Lazlo Bane is an alternative rock band from Santa Monica, California, United States. They are well known for collaborating with former Men at Work member Colin Hay, and providing the song "Superman" as the theme for the television show Scrubs.
The band's origin can be traced back to the efforts of Chad Fischer touring with School of Fish in the late 1980s and early 1990s as a drummer. After a disagreement and falling out with a producer, Fischer went solo and began writing his own material. Without the benefit of professional mixing or mastering, he was forced to improvise and use an acoustic guitar and a dictaphone to achieve a sound resembling playback through a transistor radio.
Taking the name Lazlo Bane the band was initially signed to Los Angeles-based indie label Fish of Death Records, but signed to a bigger label Almo Sounds in 1996, with Fischer recruiting bass player Chris Link, guitarist Tim Bright (reputed to play a Telecaster), and a drummer nicknamed Chicken to form a band and to share the effort and workload. In August 1996, they produced an EP, Short Style, composed of five tracks, including a cover of Men at Work's 1983 hit "Overkill". The song was recorded in conjunction with Men at Work's frontman Colin Hay, who also appeared in the music video, which was directed by Mark Miremont and reached MTV2's Top 10 of the Year list for 1997. The band's relationship with Colin Hay continues to this day. Fischer has co-written and produced several tracks for Hay and sometimes played drums during his live shows. On January 28, 1997, Lazlo Bane released their first full-length album, 11 Transistor, featuring Fischer originals like "Wax Down Wings" as well as their popular cover of "Overkill". After the release of the album the band went on tour in the US with Los Angeles band Chalk FarM, particularly participating in the WAXY-FM radio's music festival Buzz Bake Sale in November 1997.
In 2002, Lazlo Bane released their second studio album, All the Time in the World. While it featured additional instruments and effects — such as violin, saxophone, and piano — it was recorded and produced without the assistance from a major recording label since the band was dropped from Almo after it was bought by Universal Music Group. Nevertheless, All the Time in the World is host to the band's most recognizable song, "Superman", because of its use in the hit TV comedy series Scrubs. Series star Zach Braff (who has selective input on songs chosen for the show's soundtrack) was immediately struck by the song, and wanted to use it as the recurring theme song. The band initially was reluctant and declined Braff's request. After a short while, they changed their minds, and Braff and Fischer worked out an arrangement.

◆ Instructions to follow
Continue the history of the band Lazlo Bane above, picking up after its final sentence.

◆ Data rows
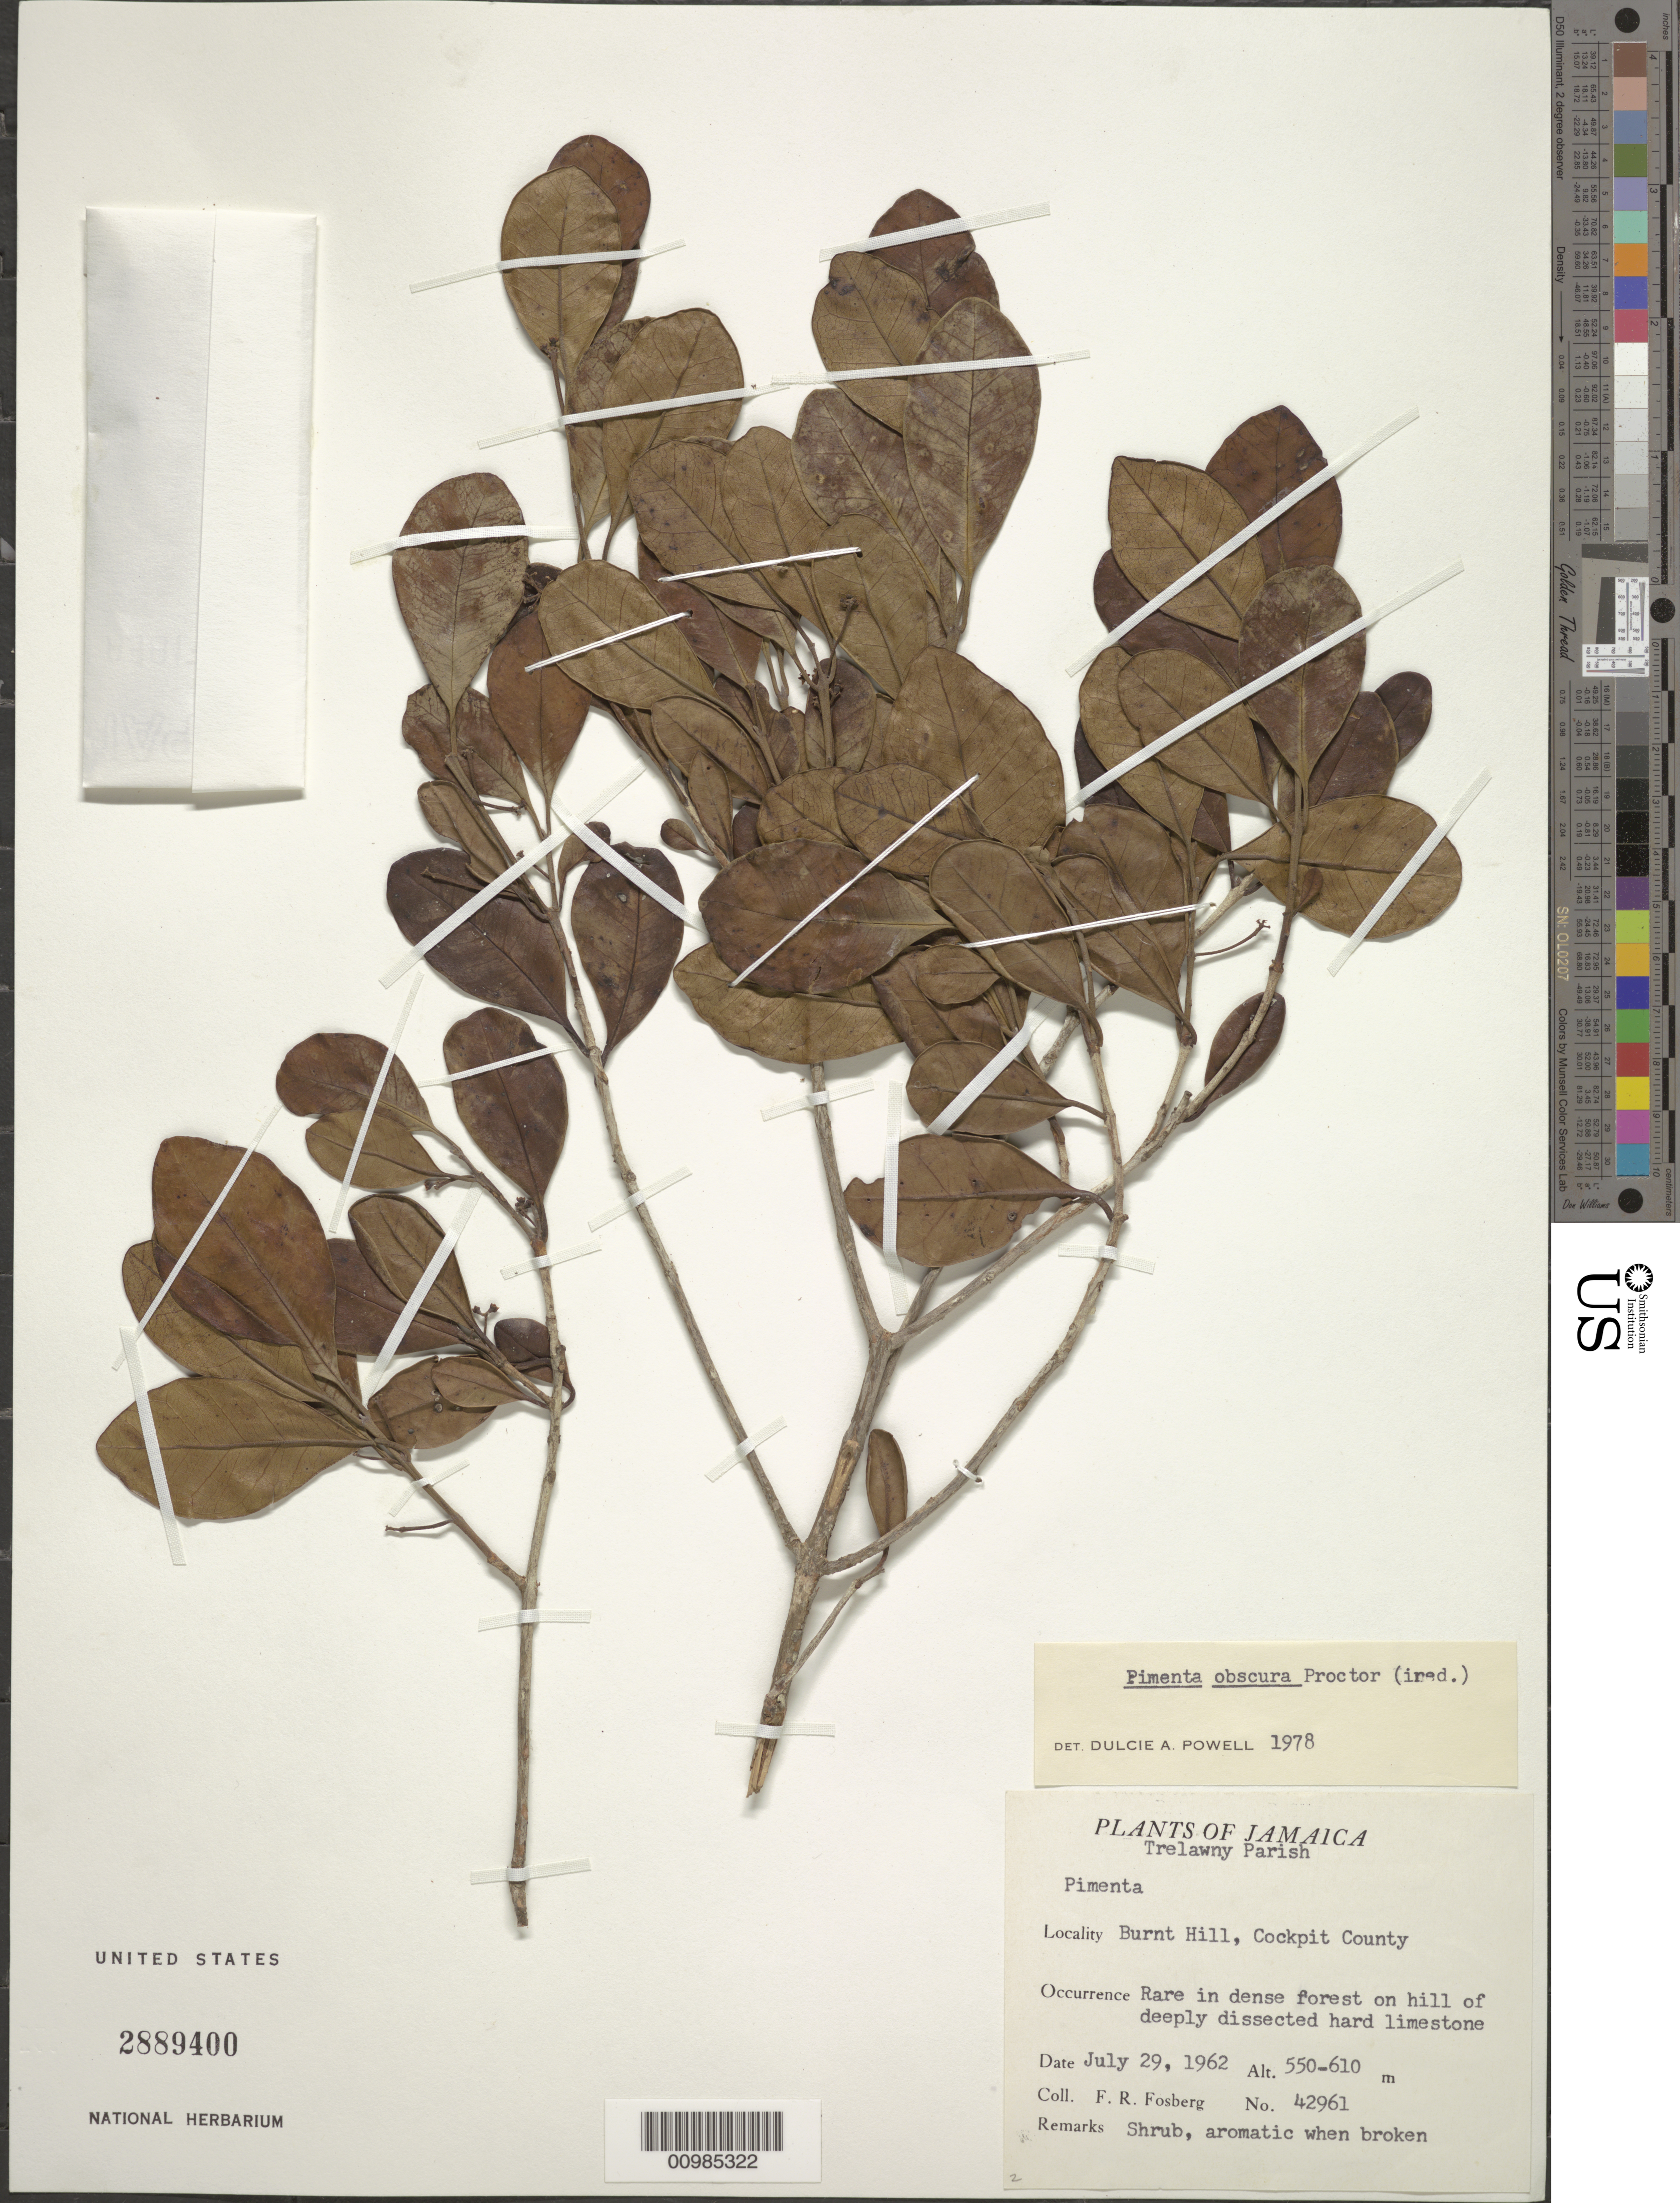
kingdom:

...

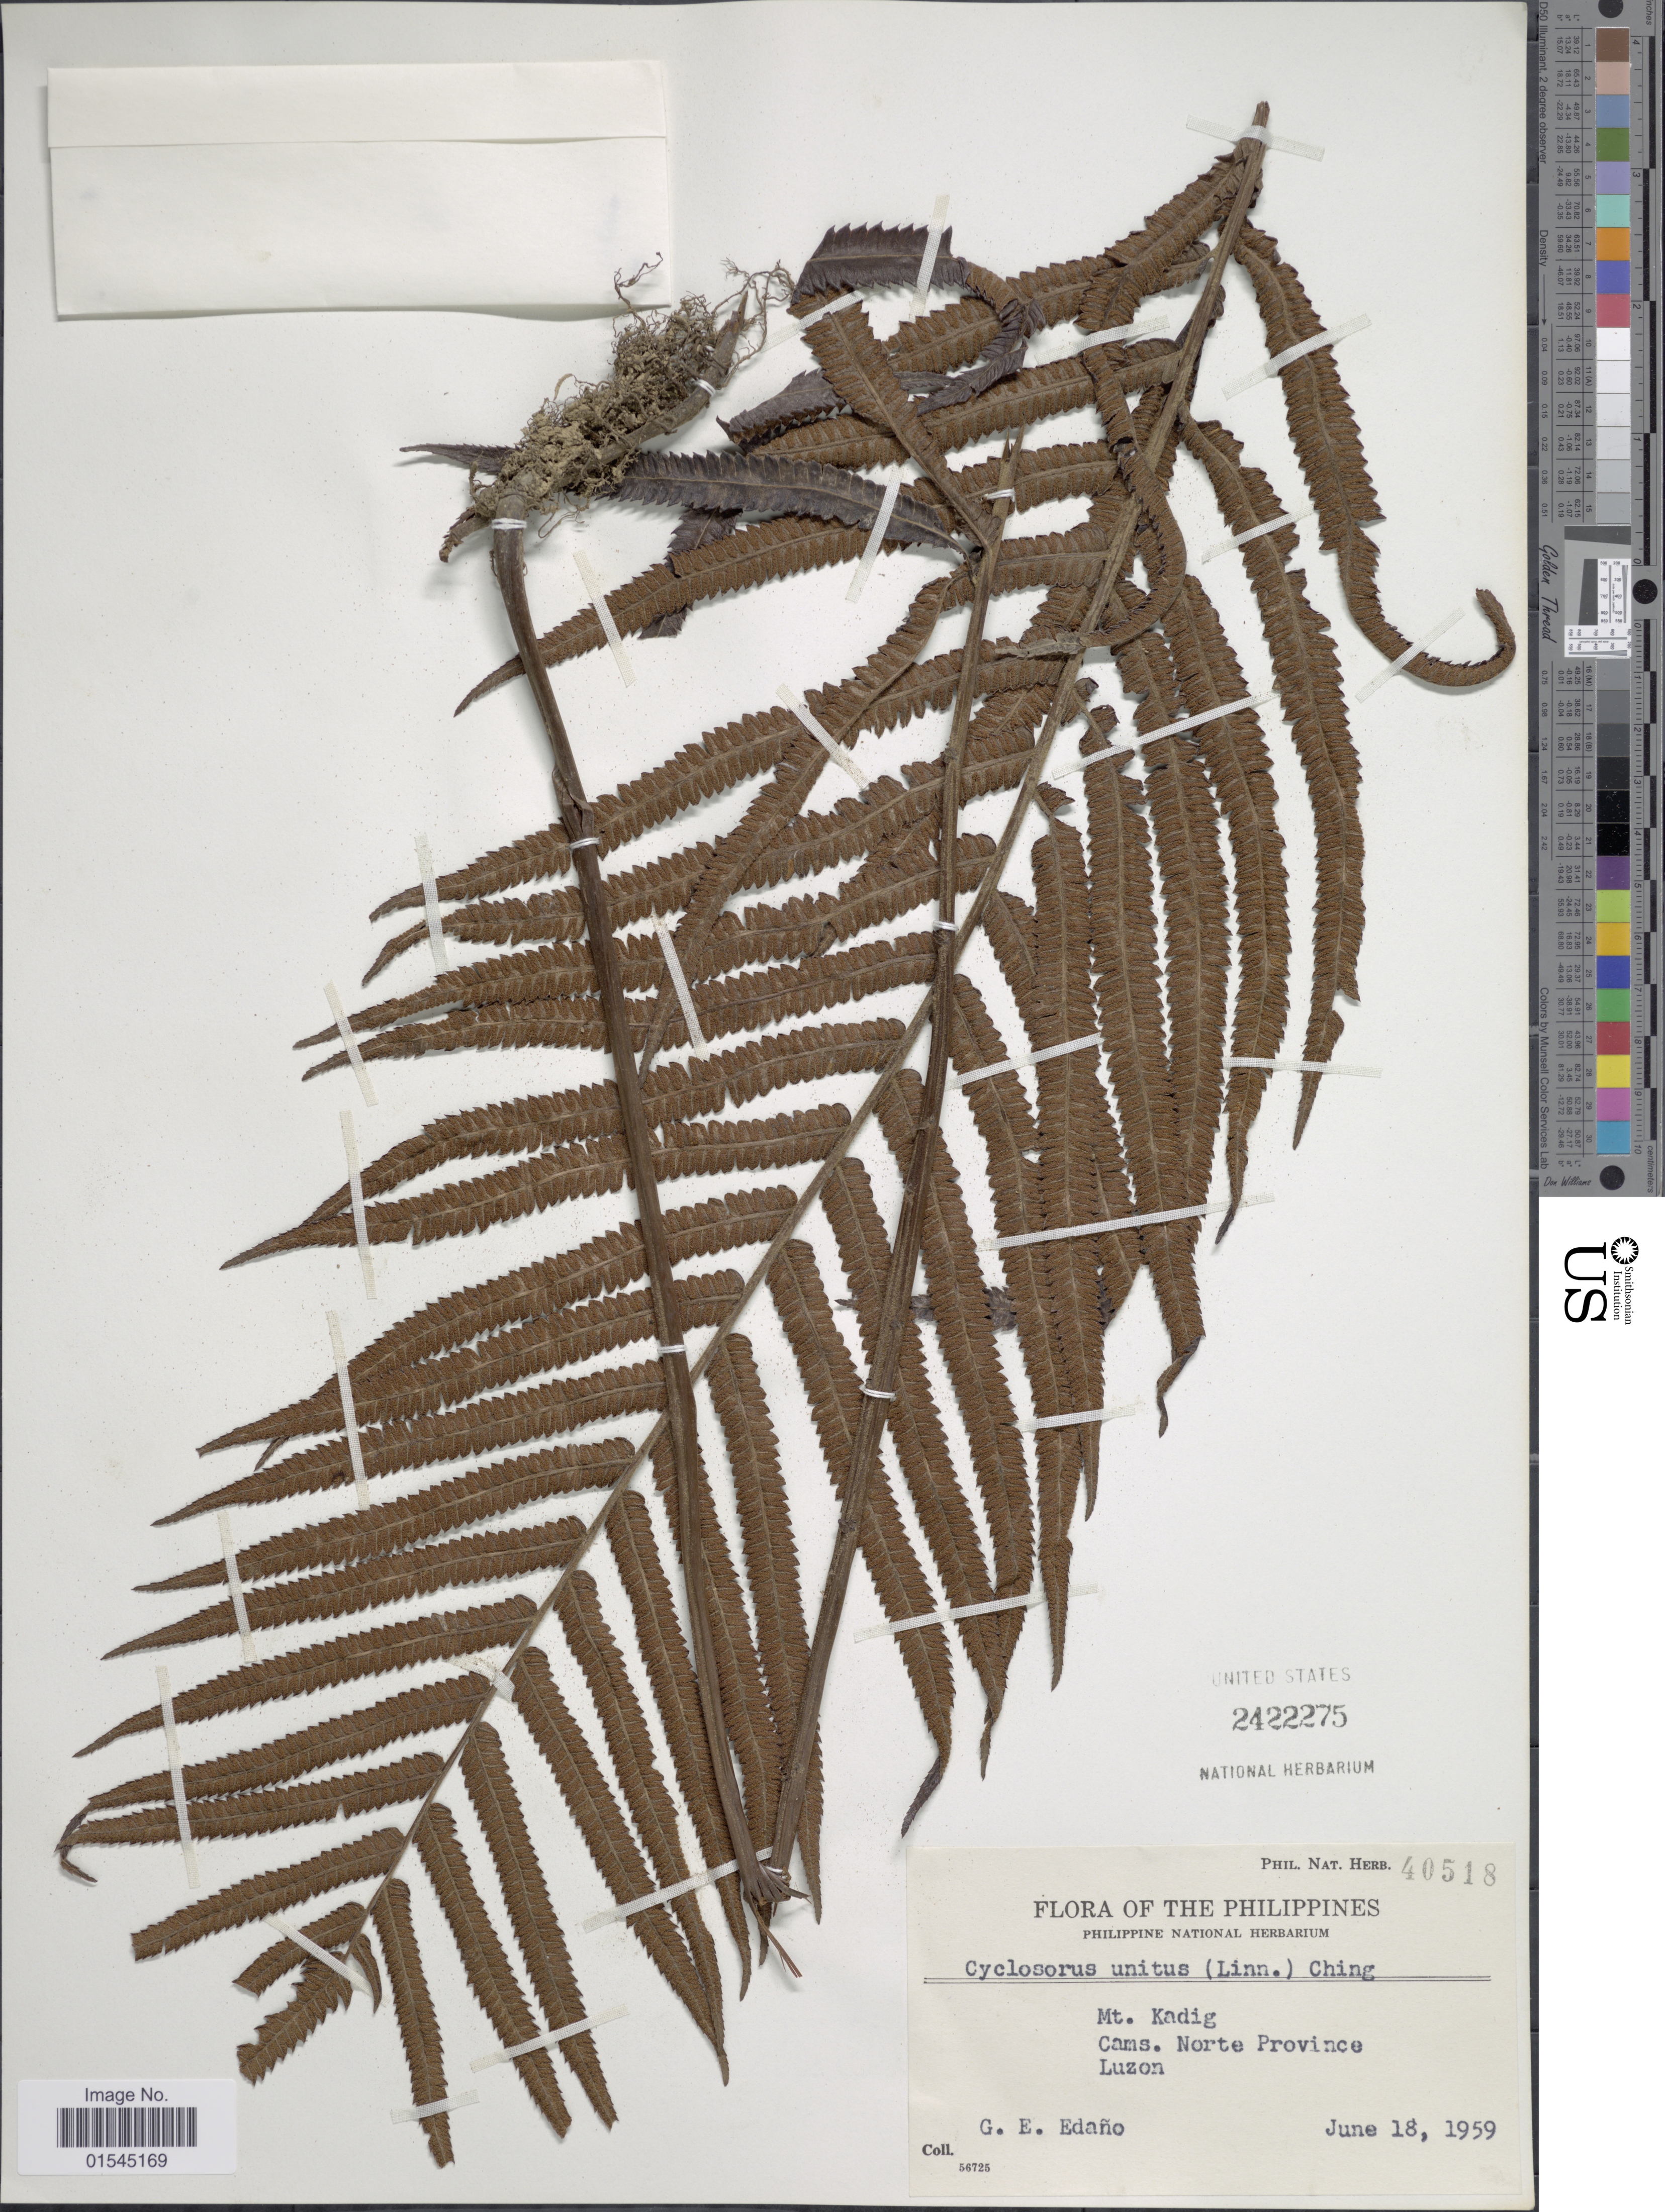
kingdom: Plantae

◆ The output
In 2005 Chad Fischer composed the score for the film Little Manhattan. It featured a new song by Lazlo Bane, "Sleepless In Brooklyn", as well as several songs by Chad Fischer himself. However, the soundtrack for the film haven't been released and the song "Sleepless In Brooklyn" remains unavailable. Another song from the film, "Map Of My Heart", written and performed solely by Chad Fischer, would be later played live by the band.
Back Sides followed in 2006 and featured tracks that were considered for inclusion in All the Time In the World, but had been dropped and later refined. The two albums represent the paradigm shift in music marketing as they are both "virtual albums", available primarily through online sales outlets instead of traditional, physical retailers.
In 2007 two new albums were planned to be released but only one came out: a selection of 1970s covers (named Guilty Pleasures) which was released on July 10, 2007. In the summer of 2007, Lazlo Bane began touring, opening for Colin Hay in support of Guilty Pleasures. This was the band's first official tour in ten years. The additional planned album that should consist of original material was shifted to the end of 2009 due to some work of the members of the band outside Lazlo Bane. According to the band's blog, Chad Fischer and Tim Bright were scoring the ABC series Private Practice. Chad Fischer also produced the soundtrack and scored the film The Rocker, released in 2008. Several songs for the film were recorded with the participation of Lazlo Bane band members. Chicken worked on music for the 2008 film Paris, directed by Cédric Klapisch and later formed the band The Duke & The King with Simone Felice of The Felice Brothers. Since the formation the band released two albums, Nothing Gold Can Stay (2009) and Long Live The Duke & The King (2010). Chicken later worked with Maya Love Coppola on her debut album.
By the end of 2009, the only new Lazlo Bane song, called "Myspace Page", was put on the band's MySpace page. It was also played live as early as in 2007.
Since 2009 the band did a few appearances with new covers. Lazlo Bane covered Spandau Ballet's song "True" from their album of the same name for the 2009 film I Love You, Beth Cooper, but it was left off the film's official soundtrack.
Another 80's cover, A-ha's "Take on Me", has been featured in ABC's TV show Private Practice, in the episode "Short Cuts", which originally aired on September 30, 2010.
On October 16, 2012 the band released a follow up EP to their album Guilty Pleasures titled Guilty Pleasures the 80's Volume 1. It featured "Take on Me" among the tracks, but Lazlo Bane's cover of "True" was left off again.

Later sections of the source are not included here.